Parenting is chocca block full of ups and downs – from first smiles and cosy cuddles, to sleepless nights and dinner table battles. Meal times with a fussy eater can be mega stressful – think Ninja Mum vs. Fussy Baby – and as someone who’s lived through it, I highly recommend you make sure you always have wine and chocolate in the house. Not for the baby, of course (that would just be wrong!), but so YOU have something to drown your sorrows with during those meal times when it all gets a bit too much.
If you’re mum to a little foodie fuss pot, here are 11 other things you’ll know to be true…
When all else fails - yoghurt (Credit: Getty)
1. Yoghurt = actual lifesaver
I could kiss the face of whoever invented the tiny weeny yoghurts that ensure at least something will be eaten for dinner.
2. They like to keep you on your toes
If last week they gobbled up blueberries like they were going out of fashion, you can bet your life this week they prefer to launch them at the patio doors.
3. Eating out is super stressful
Once they get to the age where you can’t whip out a pouch of food, it’s pretty awkward/ tricky / a huge waste of money ordering plain pasta and broccoli which will no doubt end up on the floor.
There's often more food on their face than in their tummy (Credit: Getty)
4. The TV/iPad is your friend
When we went on our first family holiday we realized the only way to get our baby to eat something was to distract her with the TV - and that’s when meals times with Jungle Book playing in the background began. We have since watched it roughly 574 times (a day!) in order to get our daughter eat instead of throwing a tantrum. Top tip: try and pick a film/ show you can stomach.
5. You learn to get creative
In an attempt to get them to eat veg, you have to get those creative juices flowing to think of ways of hiding it in their food. Think grated carrot and apple in burgers and whizzed up avocado in pasta sauce - masked by pesto and cheese, of course.
6. Beige is the new black
When my niece was little we nicknamed her the Carb Queen as she went through a phase of eating nothing but potatoes (in every form), pasta and rice. Wouldn’t fancy it myself, but as long as they’re eating, eh!
You have a black belt in disguising veg (Credit: Getty)
7. They have a ‘safe food’
For us its pasta, pesto and peas, for my friend’s little boy it’s sausages and another friend’s little girl used to go crazy for green olives (only the green, mind) with the red pimentos in the middle. Go figure!
8. You might feel like cutting out the middle (baby) man
Some days I genuinely think it might be easier just to put the meals directly in the food recycling caddy and just cut out the middle man entirely. That’s usually when the wine comes out!
9. Out with the organic home-made meals, in with the frozen fish fingers
We all start our weaning journey with the best intentions – mine included giving my kid mainly organic fruit and veg and making it all from scratch. Now? If I could guarantee she’d actually eat a Turkey Twizzler or a fish finger, you bet it’d be on the menu.
Cake for dinner? Brilliant! (Credit: Getty)

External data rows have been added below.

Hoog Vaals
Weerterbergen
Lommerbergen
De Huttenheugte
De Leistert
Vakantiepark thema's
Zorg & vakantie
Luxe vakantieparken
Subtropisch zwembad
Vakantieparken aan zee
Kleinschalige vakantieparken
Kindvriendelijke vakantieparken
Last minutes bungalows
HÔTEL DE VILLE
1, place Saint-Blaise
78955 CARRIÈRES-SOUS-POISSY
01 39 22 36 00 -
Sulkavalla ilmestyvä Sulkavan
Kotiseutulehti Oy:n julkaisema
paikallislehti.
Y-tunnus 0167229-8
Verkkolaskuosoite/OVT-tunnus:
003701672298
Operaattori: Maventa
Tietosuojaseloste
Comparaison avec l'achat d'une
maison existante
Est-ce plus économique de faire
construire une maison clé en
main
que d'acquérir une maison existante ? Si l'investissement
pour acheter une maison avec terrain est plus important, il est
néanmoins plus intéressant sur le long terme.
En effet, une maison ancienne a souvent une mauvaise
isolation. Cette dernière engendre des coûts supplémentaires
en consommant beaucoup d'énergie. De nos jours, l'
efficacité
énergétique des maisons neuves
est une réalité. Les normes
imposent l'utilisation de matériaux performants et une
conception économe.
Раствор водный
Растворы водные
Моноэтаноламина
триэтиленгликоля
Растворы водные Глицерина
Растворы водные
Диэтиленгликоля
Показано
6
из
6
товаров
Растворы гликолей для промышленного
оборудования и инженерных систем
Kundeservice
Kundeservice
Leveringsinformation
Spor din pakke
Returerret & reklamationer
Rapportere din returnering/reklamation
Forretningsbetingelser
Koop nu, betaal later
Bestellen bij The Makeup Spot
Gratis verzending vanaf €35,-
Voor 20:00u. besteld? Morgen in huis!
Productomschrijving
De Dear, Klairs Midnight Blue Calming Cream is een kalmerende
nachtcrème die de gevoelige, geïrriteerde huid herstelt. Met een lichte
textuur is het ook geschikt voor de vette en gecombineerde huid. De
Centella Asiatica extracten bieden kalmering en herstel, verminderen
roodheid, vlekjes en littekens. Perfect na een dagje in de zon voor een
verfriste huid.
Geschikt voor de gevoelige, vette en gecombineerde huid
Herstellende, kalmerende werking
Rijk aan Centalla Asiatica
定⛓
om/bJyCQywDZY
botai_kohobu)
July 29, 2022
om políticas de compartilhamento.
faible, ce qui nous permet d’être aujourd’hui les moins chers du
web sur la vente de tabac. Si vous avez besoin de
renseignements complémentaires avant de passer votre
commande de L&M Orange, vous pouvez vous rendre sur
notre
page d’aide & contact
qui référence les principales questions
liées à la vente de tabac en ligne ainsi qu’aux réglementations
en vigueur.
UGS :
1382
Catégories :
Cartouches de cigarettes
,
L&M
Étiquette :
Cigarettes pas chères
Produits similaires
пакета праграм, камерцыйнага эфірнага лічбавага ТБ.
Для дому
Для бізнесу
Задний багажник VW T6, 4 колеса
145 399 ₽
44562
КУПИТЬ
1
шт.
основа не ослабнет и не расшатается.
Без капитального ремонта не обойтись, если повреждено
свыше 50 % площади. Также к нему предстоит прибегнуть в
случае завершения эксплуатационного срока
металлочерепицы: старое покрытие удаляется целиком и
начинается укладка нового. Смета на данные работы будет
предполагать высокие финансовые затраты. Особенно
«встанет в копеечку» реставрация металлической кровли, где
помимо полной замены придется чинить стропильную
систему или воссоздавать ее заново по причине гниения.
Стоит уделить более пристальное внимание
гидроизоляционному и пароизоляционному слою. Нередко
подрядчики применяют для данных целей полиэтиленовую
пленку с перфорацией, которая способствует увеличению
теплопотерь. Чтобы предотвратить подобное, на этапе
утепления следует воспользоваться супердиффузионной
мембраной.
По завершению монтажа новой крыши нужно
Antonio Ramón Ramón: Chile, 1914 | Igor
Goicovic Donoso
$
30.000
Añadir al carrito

10. Your standards will lower as you have more kids
A good friend of mine with three boys explained weaning to me like this. “With my first, I once peeled so many baby tomatoes my fingers bled. With the second I bought in some stuff but still mostly cooked everything from scratch. Third child - Ella’s pouch, straight in the mouth, no spoon.”
11. When it all gets too much remember it’s just a phase
I mean, how many adults do you know that survive on a diet of breadsticks and Petis Filous?